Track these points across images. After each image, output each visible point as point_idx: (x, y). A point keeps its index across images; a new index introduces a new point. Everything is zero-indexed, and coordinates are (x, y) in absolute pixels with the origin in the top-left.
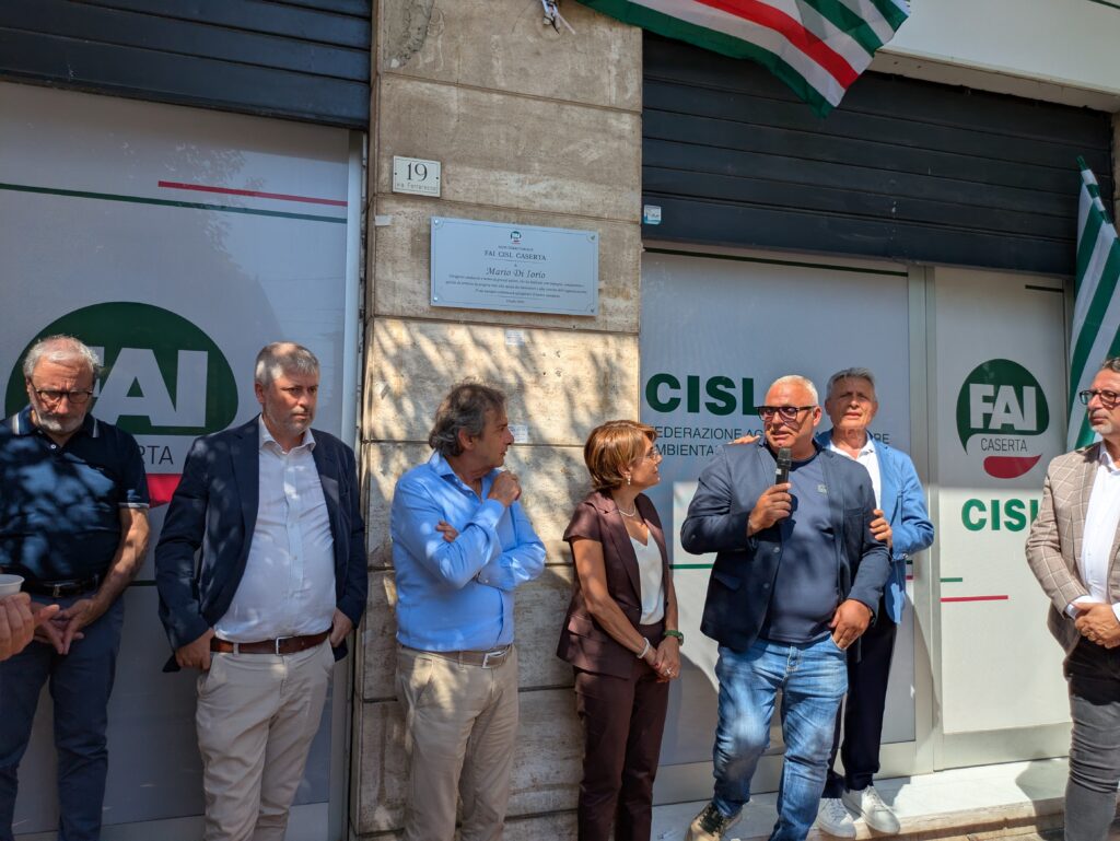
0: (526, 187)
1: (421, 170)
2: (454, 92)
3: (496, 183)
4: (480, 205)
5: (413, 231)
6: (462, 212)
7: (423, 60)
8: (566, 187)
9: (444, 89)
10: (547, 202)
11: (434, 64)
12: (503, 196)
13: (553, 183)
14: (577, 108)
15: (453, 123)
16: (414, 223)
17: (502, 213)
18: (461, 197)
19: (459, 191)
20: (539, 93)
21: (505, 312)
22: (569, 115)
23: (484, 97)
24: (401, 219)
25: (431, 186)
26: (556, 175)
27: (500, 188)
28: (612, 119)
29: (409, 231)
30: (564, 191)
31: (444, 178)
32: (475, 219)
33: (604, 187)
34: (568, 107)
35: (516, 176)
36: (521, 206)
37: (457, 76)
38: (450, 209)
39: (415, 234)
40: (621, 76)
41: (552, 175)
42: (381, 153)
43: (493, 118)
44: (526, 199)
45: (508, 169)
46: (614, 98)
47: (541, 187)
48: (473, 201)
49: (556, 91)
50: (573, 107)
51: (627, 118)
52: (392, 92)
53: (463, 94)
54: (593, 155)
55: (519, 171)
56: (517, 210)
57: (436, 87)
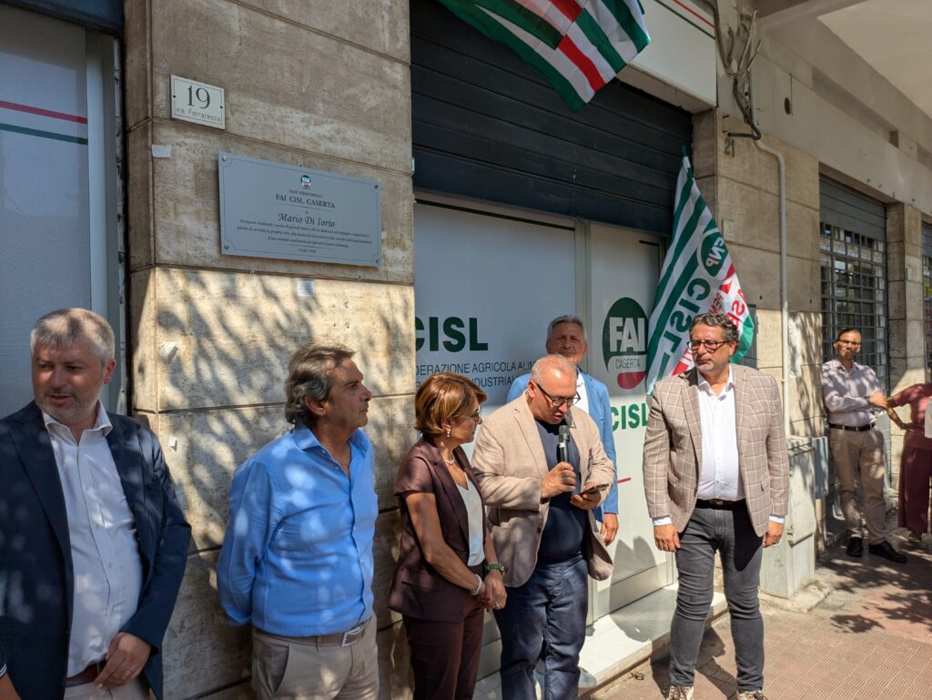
0: (311, 128)
1: (203, 95)
3: (282, 120)
4: (266, 143)
5: (196, 166)
6: (249, 149)
8: (349, 132)
10: (331, 146)
12: (289, 135)
13: (336, 126)
14: (356, 50)
16: (197, 157)
17: (290, 154)
18: (246, 131)
19: (245, 125)
20: (320, 27)
21: (296, 262)
22: (349, 56)
23: (266, 21)
24: (182, 151)
26: (339, 118)
27: (286, 126)
28: (386, 67)
29: (192, 165)
30: (347, 136)
31: (230, 108)
33: (381, 135)
34: (347, 47)
35: (302, 115)
36: (308, 148)
38: (236, 144)
39: (199, 170)
40: (393, 24)
41: (335, 118)
42: (156, 70)
43: (276, 47)
44: (311, 140)
45: (294, 106)
46: (387, 45)
47: (325, 129)
48: (260, 137)
49: (336, 29)
50: (353, 49)
51: (398, 67)
54: (371, 101)
55: (304, 109)
56: (303, 152)
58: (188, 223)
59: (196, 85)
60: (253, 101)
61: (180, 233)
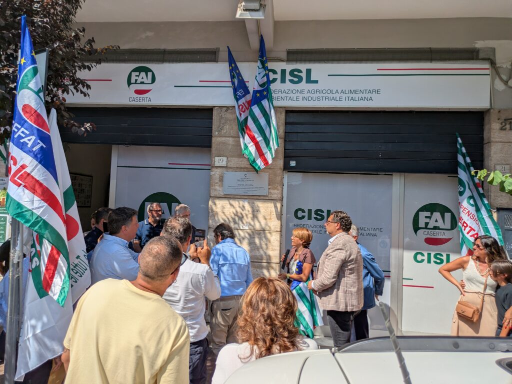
1: (222, 160)
2: (231, 139)
7: (223, 132)
9: (228, 138)
11: (226, 132)
15: (230, 147)
18: (232, 166)
25: (224, 164)
32: (236, 171)
37: (232, 135)
52: (215, 141)
53: (233, 139)
57: (226, 138)
58: (217, 188)
59: (220, 158)
60: (234, 158)
61: (215, 190)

Your instructions: Repeat the entries above verbatim, but only from the line that has "46: (614, 98)" down to the line that has "56: (517, 210)", inclusive.

Answer to the problem:
46: (614, 98)
47: (541, 187)
48: (473, 201)
49: (556, 91)
50: (573, 107)
51: (627, 118)
52: (392, 92)
53: (463, 94)
54: (593, 155)
55: (519, 171)
56: (517, 210)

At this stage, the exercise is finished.